30 janvier 2017

Motion sur les propositions de réforme du CAPA

Votée par la Commission Permanente de l’UJA de Paris le 8 Juillet 2010

L’UJA de Paris, réunie en Commission Permanente, le 8 Juillet 2010,

Connaissance prise des propositions de réforme du CAPA adoptées par l’Assemblée Générale des 18 et 19 Juin 2010, soumises à la concertation de la Profession,

Consciente des enjeux de la réforme en ce que le CAPA est un examen très coûteux dont le caractère sélectif est inexistant,

Est favorable à l’allègement de l’examen final des épreuves techniques par la mise en place d’un véritable contrôle continu,

REAFFIRME l’intérêt de renforcer l’épreuve de déontologie en tant que matière essentielle à l’exercice de notre profession,

REAFFIRME le principe d’égalité devant le CAPA, en ce que les élèves de tous les centres de formation doivent être soumis au même examen, à la même date et soumis au même mode d’évaluation,

En revanche,

S’OPPOSE à la mise en place d’un examen en deux temps, reposant sur des épreuves d’admissibilité et d’admission, au demeurant contradictoire avec le souci d’économie exprimé par la profession,

Emet toutes les réserves sur la faculté du QCM à contrôler l’acuité des élèves sur la déontologie,

En conséquence, s’OPPOSE à ce type d’examen, au profit d’un examen oral final,

PRECONISE de concentrer les épreuves sur :

– un contrôle continu, à condition que soit privilégiée la pratique professionnelle sur la formation pratique, et comportant une note distincte, portant sur la déontologie, – et un Grand oral.
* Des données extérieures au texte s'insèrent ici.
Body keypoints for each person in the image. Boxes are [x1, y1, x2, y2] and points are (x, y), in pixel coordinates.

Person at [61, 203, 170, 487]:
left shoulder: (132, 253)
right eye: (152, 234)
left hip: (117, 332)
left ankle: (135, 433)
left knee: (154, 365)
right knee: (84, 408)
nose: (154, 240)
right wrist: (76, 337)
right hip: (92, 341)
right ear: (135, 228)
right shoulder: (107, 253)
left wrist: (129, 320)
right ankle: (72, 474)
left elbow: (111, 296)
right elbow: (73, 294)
S’OPPOSE au calendrier du CAPA se tenant en Juillet alors qu’un grand nombre d’élèves terminent leur stage en cabinet d’avocats à la fin du mois d’Août, et que l’épreuve pourrait utilement se tenir au mois de Septembre,

Sollicite une entrée en vigueur de la présente réforme pour les élèves entrant à l’école à compter 1er Janvier 2011, et non pour ceux actuellement en cours de scolarité,

S’inquiète du sort de l’élève en situation d’échec, qui bénéficiant d’équivalences de l’année précédente, se trouverait dans une situation de latence de 18 mois, pendant laquelle il serait dans l’impossibilité de valoriser ce nouveau cursus, de se financer et de se former dans le cadre de nouveaux stages.

En conséquence,

APPELLE le CNB à préciser les zones d’ombres suivantes :

– les modalités pratiques du contrôle continu,
– le sort de l’élève en cas d’échec.

INVITE le CNB à intégrer dans sa réflexion de manière plus globale la question de la réforme de la formation initiale, et du statut des élèves avocats, dans son ensemble.